Qualsiasi contenuto (commenti, foto, video) venga postato sui siti terzi sarà riproposto su Facebook proprio grazie a Connect. Pregi e difetti? Come spiega Wired,
the main drawback to Facebook Connect is that the social data gathered in these transactions all gets fed back into Facebook. By implementing Facebook Connect, a site owner is agreeing to share any data it collects about users who log in using the system with Facebook — and Facebook alone. Users get the benefit of carrying all that Facebook friend data with them, but they can’t use it anywhere else. If they want to broadcast their activities on Digg through some other means, like a Blogger blog, they’re on their own.

The alternative is OpenID and the Open Stack, a set of open-source technologies being developed by Google, Yahoo, MySpace, Plaxo and other social websites that would allow a more broad system of data portability. But OpenID has been slow to arrive. It’s currently held back by problems relating to user experience and security. There’s been some headway lately, such as the proof of concept add-on for Flock that puts ID management in the browser (where it belongs!), but the picture isn’t yet complete.

Aggiunge l’Economist:
Facebook Connect is thus the latest attempt to solve an old problem. At the beginning of this decade Microsoft, then feared as a bullying monopolist, tried but failed to create a “single sign-on” called “Passport” for the whole web. Nobody signed on. Since then, the web has become more social, but the clusters of human connections, or “social graphs”, tend to be isolated within various networks, sites and services.

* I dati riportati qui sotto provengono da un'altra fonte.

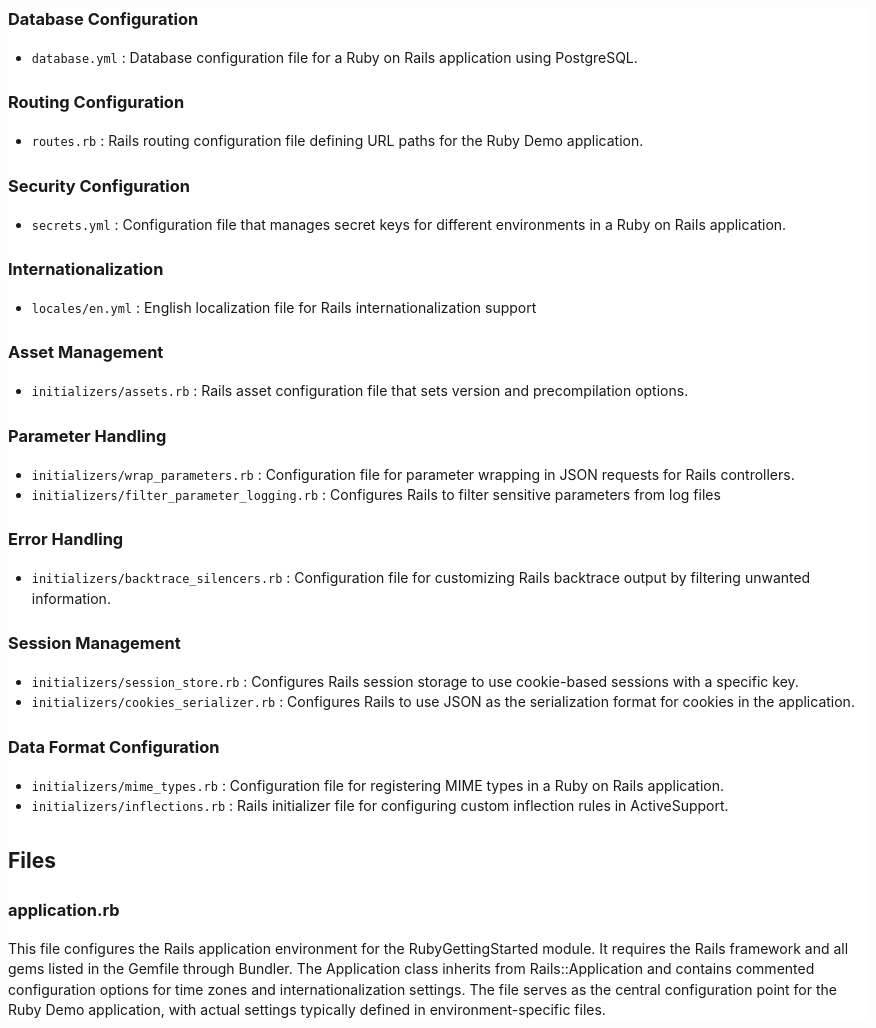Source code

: ### Database Configuration
- `database.yml` : Database configuration file for a Ruby on Rails application using PostgreSQL.

### Routing Configuration
- `routes.rb` : Rails routing configuration file defining URL paths for the Ruby Demo application.

### Security Configuration
- `secrets.yml` : Configuration file that manages secret keys for different environments in a Ruby on Rails application.

### Internationalization
- `locales/en.yml` : English localization file for Rails internationalization support

### Asset Management
- `initializers/assets.rb` : Rails asset configuration file that sets version and precompilation options.

### Parameter Handling
- `initializers/wrap_parameters.rb` : Configuration file for parameter wrapping in JSON requests for Rails controllers.
- `initializers/filter_parameter_logging.rb` : Configures Rails to filter sensitive parameters from log files

### Error Handling
- `initializers/backtrace_silencers.rb` : Configuration file for customizing Rails backtrace output by filtering unwanted information.

### Session Management
- `initializers/session_store.rb` : Configures Rails session storage to use cookie-based sessions with a specific key.
- `initializers/cookies_serializer.rb` : Configures Rails to use JSON as the serialization format for cookies in the application.

### Data Format Configuration
- `initializers/mime_types.rb` : Configuration file for registering MIME types in a Ruby on Rails application.
- `initializers/inflections.rb` : Rails initializer file for configuring custom inflection rules in ActiveSupport.

## Files
### application.rb

This file configures the Rails application environment for the RubyGettingStarted module. It requires the Rails framework and all gems listed in the Gemfile through Bundler. The Application class inherits from Rails::Application and contains commented configuration options for time zones and internationalization settings. The file serves as the central configuration point for the Ruby Demo application, with actual settings typically defined in environment-specific files.
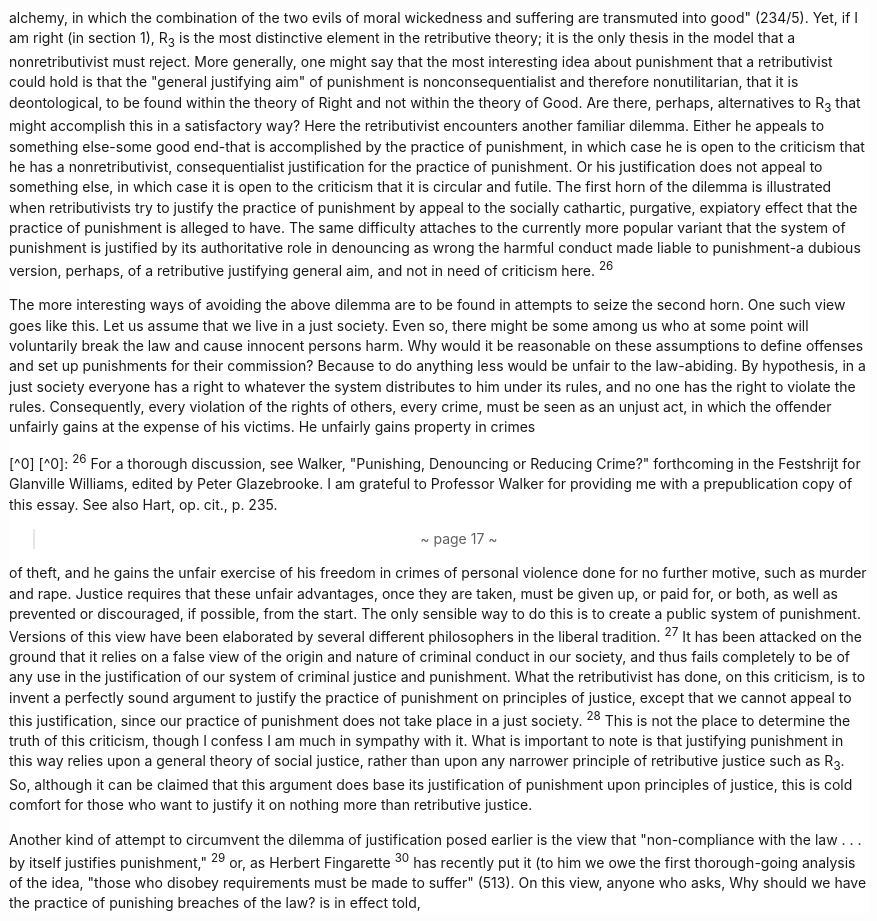 alchemy, in which the combination of the two evils of moral wickedness and suffering are transmuted into good" (234/5). Yet, if I am right (in section 1), $\mathrm{R}_{3}$ is the most distinctive element in the retributive theory; it is the only thesis in the model that a nonretributivist must reject. More generally, one might say that the most interesting idea about punishment that a retributivist could hold is that the "general justifying aim" of punishment is nonconsequentialist and therefore nonutilitarian, that it is deontological, to be found within the theory of Right and not within the theory of Good. Are there, perhaps, alternatives to $\mathrm{R}_{3}$ that might accomplish this in a satisfactory way? Here the retributivist encounters another familiar dilemma. Either he appeals to something else-some good end-that is accomplished by the practice of punishment, in which case he is open to the criticism that he has a nonretributivist, consequentialist justification for the practice of punishment. Or his justification does not appeal to something else, in which case it is open to the criticism that it is circular and futile. The first horn of the dilemma is illustrated when retributivists try to justify the practice of punishment by appeal to the socially cathartic, purgative, expiatory effect that the practice of punishment is alleged to have. The same difficulty attaches to the currently more popular variant that the system of punishment is justified by its authoritative role in denouncing as wrong the harmful conduct made liable to punishment-a dubious version, perhaps, of a retributive justifying general aim, and not in need of criticism here. ${ }^{26}$

The more interesting ways of avoiding the above dilemma are to be found in attempts to seize the second horn. One such view goes like this. Let us assume that we live in a just society. Even so, there might be some among us who at some point will voluntarily break the law and cause innocent persons harm. Why would it be reasonable on these assumptions to define offenses and set up punishments for their commission? Because to do anything less would be unfair to the law-abiding. By hypothesis, in a just society everyone has a right to whatever the system distributes to him under its rules, and no one has the right to violate the rules. Consequently, every violation of the rights of others, every crime, must be seen as an unjust act, in which the offender unfairly gains at the expense of his victims. He unfairly gains property in crimes

[^0] [^0]: ${ }^{26}$ For a thorough discussion, see Walker, "Punishing, Denouncing or Reducing Crime?" forthcoming in the Festshrijt for Glanville Williams, edited by Peter Glazebrooke. I am grateful to Professor Walker for providing me with a prepublication copy of this essay. See also Hart, op. cit., p. 235.

> <p style="text-align: center;">~ page 17 ~</p>

of theft, and he gains the unfair exercise of his freedom in crimes of personal violence done for no further motive, such as murder and rape. Justice requires that these unfair advantages, once they are taken, must be given up, or paid for, or both, as well as prevented or discouraged, if possible, from the start. The only sensible way to do this is to create a public system of punishment. Versions of this view have been elaborated by several different philosophers in the liberal tradition. ${ }^{27}$ It has been attacked on the ground that it relies on a false view of the origin and nature of criminal conduct in our society, and thus fails completely to be of any use in the justification of our system of criminal justice and punishment. What the retributivist has done, on this criticism, is to invent a perfectly sound argument to justify the practice of punishment on principles of justice, except that we cannot appeal to this justification, since our practice of punishment does not take place in a just society. ${ }^{28}$ This is not the place to determine the truth of this criticism, though I confess I am much in sympathy with it. What is important to note is that justifying punishment in this way relies upon a general theory of social justice, rather than upon any narrower principle of retributive justice such as $\mathrm{R}_{3}$. So, although it can be claimed that this argument does base its justification of punishment upon principles of justice, this is cold comfort for those who want to justify it on nothing more than retributive justice.

Another kind of attempt to circumvent the dilemma of justification posed earlier is the view that "non-compliance with the law . . . by itself justifies punishment," ${ }^{29}$ or, as Herbert Fingarette ${ }^{30}$ has recently put it (to him we owe the first thorough-going analysis of the idea, "those who disobey requirements must be made to suffer" (513). On this view, anyone who asks, Why should we have the practice of punishing breaches of the law? is in effect told,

The big new idea, says Dave Morin, a Facebook Connect manager, is “dynamic privacy”. It means that, as the social network reaches out across the wider web, users will in theory take their privacy settings with them. Wherever on the web they are, they will be able to choose who among their friends will and won’t see what they are up to. As soon as a user demotes a “friend” from intimate to arm’s-length in his Facebook settings, this will also take effect on other sites.

Bello il termine di privacy dinamica. Che ne pensate?